If it were not this particular story, then it was another, just as gruesome, just as starkly mystic, just as ancient-dark.
And what could one do with that? Blaine wondered. Where would one find an answer? For the belief — the will to believe — was engrained deeply in the human fiber. Not entirely, either, in the matrix of the present situation, but in the blood and bone of Man clear back to the caves. There was in the soul of Man a certain deadly fascination with all things that were macabre. The situation as it stood had been grasped willingly, almost eagerly, by men for whom the world had become a rather tame and vapid place with no terror in it beyond the brute force terror of atomic weapons and the dread uncertainty of unstable men in power.
It had all begun quite innocently as the people grabbed at the new principles of PK for their entertainment and their enjoyment. Almost overnight the fact of mental power had become a fad that had overwhelmed the world. Night clubs had changed their names, there had been startling fashion trends, new teen-age cants had risen, TV had gone overboard with its horror films, and the presses had poured out billions of volumes dealing with the supernatural. There had been new cults, and older cults had flourished. The ouija board came back after two centuries of hiding in the mists of an earlier age which had played with ghosts for kicks but had given up when it had found that you could not play with the spirit world. You either believed in it or you didn’t and there was no middle ground.

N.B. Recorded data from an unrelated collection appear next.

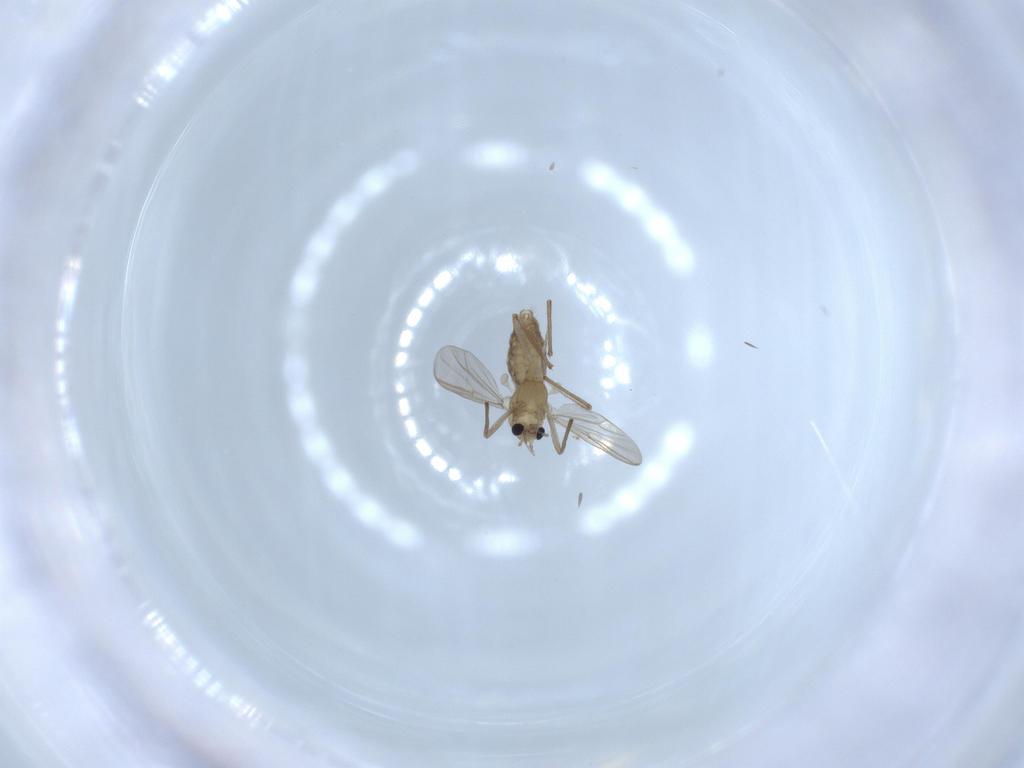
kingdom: Animalia
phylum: Arthropoda
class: Insecta
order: Diptera
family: Chironomidae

There had been quacks and there had been earnest men, considerably deluded, who had made names and fortunes from the fad. Manufacturers had turned out carload after carload of novelties and equipment for the pursuance of this new fad, or new hobby, or new study or religion — the specific term would apply in direct proportion to the seriousness with which each individual might consider it.
It all had been wrong, of course — for paranormal kinetics was not supernatural. Nor was it macabre, nor did it deal with ghost or devil or any of the other of the hordes of forgotten things which came charging happily out of the Middle Ages. It was, instead, a new dimension to Man’s abilities — but the enamored people, agog at this new toy, had adopted it wholeheartedly in all misinterpretation.